Collection entries
-- -- --
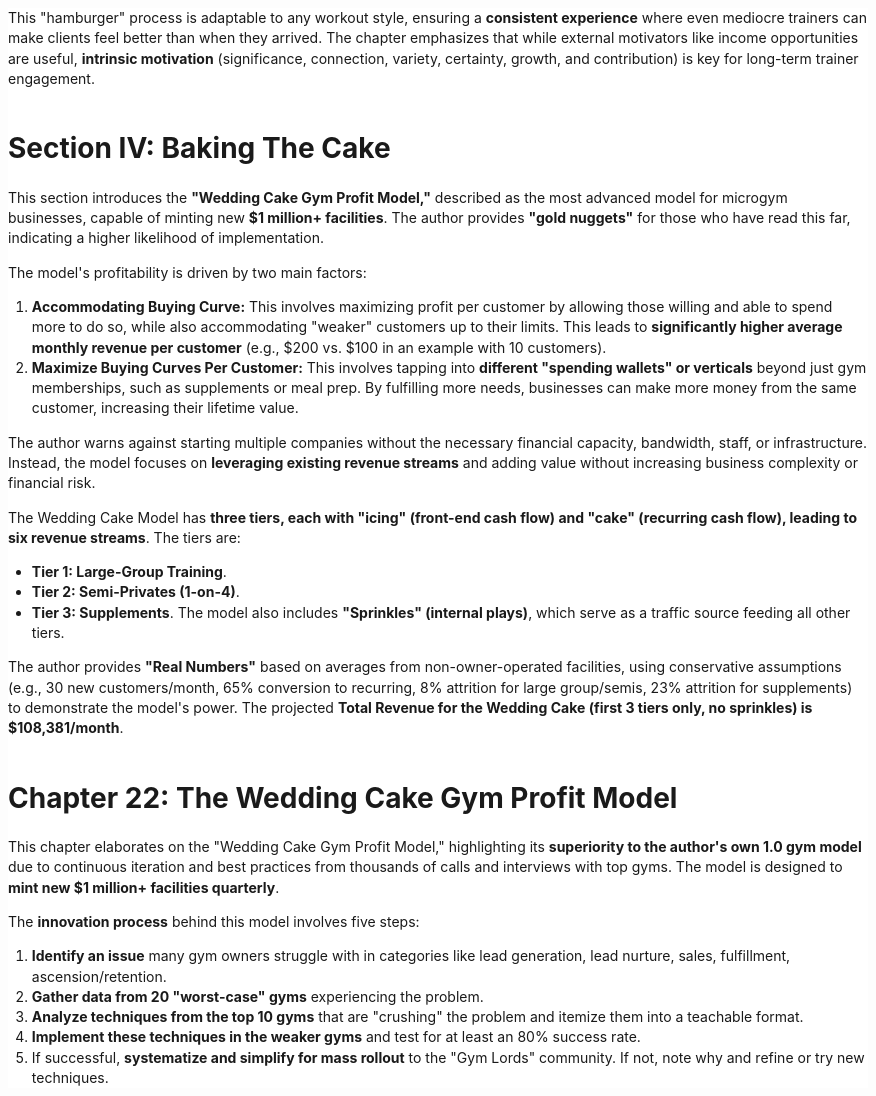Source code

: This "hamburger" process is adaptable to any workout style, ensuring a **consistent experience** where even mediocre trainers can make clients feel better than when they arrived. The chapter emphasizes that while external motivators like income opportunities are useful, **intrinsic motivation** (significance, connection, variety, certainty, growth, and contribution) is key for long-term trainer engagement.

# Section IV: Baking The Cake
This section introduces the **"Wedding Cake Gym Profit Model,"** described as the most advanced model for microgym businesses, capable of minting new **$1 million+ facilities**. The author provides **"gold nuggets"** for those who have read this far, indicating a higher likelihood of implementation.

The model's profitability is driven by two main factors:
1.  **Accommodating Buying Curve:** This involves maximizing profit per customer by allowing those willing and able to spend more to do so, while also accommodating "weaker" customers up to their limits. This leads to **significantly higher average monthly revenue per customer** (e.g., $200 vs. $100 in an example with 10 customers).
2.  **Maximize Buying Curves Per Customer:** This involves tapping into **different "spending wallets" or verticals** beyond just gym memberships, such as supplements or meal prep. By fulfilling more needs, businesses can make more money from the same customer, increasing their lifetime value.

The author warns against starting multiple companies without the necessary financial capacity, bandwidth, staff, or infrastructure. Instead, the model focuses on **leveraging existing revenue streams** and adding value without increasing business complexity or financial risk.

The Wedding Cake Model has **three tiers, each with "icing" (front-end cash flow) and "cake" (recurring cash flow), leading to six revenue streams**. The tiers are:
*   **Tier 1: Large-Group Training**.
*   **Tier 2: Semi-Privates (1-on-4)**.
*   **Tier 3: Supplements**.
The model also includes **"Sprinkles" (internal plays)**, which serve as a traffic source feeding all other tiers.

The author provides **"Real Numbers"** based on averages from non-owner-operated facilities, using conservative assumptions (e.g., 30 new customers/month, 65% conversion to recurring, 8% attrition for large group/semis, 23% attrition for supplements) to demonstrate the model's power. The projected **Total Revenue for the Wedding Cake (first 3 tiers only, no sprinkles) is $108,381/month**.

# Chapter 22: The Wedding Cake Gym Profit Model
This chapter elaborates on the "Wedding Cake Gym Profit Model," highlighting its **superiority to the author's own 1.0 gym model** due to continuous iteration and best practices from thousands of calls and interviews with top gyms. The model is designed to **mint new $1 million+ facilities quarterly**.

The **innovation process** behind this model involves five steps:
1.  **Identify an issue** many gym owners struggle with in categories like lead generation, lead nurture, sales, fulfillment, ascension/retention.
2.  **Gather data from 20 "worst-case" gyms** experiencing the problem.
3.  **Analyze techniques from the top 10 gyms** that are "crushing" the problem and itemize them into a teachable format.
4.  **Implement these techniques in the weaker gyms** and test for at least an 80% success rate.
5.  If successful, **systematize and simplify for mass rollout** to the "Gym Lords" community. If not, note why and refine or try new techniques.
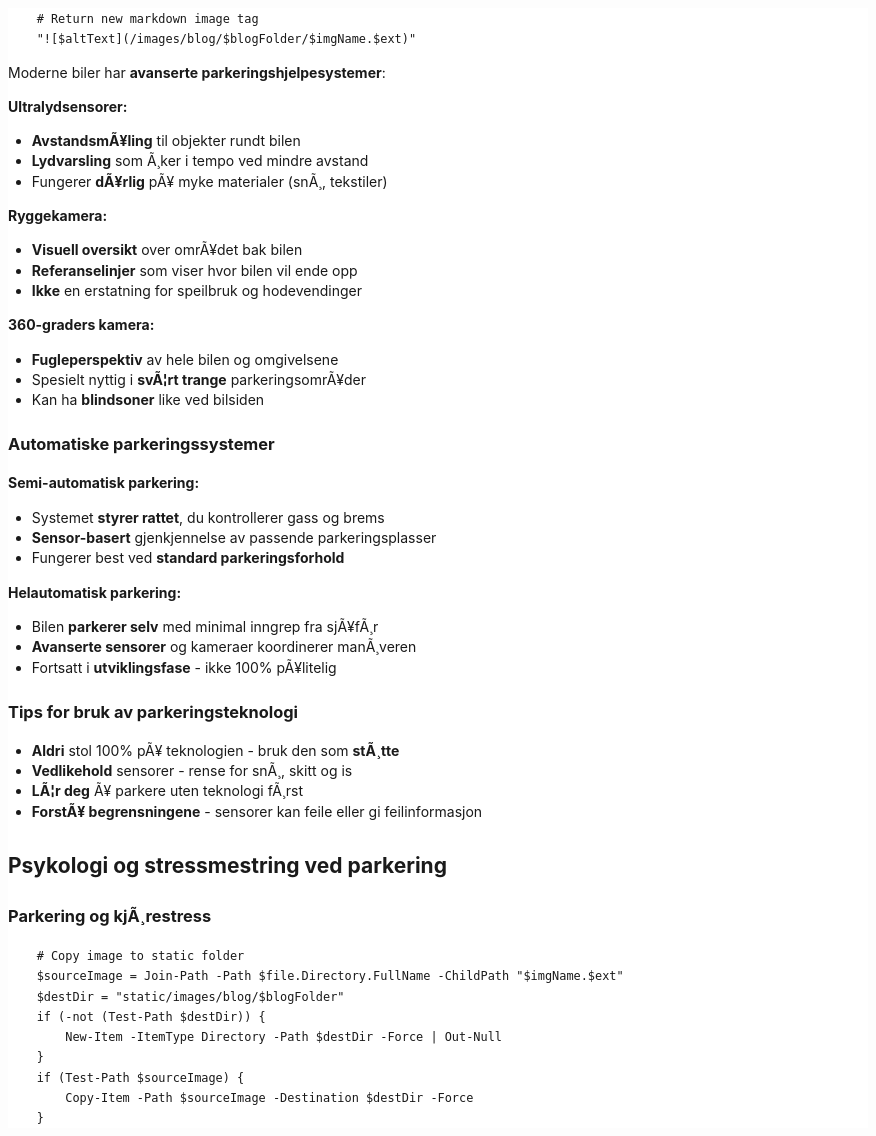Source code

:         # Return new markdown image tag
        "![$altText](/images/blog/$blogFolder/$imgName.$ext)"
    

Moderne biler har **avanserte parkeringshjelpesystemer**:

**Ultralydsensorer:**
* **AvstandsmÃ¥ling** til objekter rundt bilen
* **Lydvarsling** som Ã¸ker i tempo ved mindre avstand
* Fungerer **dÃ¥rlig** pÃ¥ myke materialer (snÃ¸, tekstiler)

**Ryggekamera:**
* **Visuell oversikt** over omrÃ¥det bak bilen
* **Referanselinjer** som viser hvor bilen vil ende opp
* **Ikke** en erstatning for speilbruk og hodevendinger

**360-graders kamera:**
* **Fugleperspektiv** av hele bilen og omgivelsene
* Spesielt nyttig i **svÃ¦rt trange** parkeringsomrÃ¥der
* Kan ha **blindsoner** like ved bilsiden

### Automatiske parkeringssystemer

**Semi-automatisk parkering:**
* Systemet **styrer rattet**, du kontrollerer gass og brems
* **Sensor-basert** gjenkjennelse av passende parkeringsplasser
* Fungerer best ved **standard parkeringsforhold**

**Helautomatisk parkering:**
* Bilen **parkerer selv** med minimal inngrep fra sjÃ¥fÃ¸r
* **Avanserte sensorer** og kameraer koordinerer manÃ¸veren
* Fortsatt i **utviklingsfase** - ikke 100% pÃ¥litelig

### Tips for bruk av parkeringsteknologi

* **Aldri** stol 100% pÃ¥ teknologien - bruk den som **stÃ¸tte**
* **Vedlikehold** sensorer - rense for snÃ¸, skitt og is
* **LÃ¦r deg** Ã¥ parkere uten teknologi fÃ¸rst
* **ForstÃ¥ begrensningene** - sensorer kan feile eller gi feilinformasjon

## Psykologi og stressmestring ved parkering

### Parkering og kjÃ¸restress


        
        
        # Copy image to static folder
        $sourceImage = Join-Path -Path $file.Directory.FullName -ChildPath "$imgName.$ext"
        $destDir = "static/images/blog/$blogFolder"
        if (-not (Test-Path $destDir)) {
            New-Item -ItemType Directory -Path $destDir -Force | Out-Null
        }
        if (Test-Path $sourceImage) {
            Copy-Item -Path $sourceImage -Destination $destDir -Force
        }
-- -- --
Which lines above include the word "Copy"? Return each one.

        # Copy image to static folder
            Copy-Item -Path $sourceImage -Destination $destDir -Force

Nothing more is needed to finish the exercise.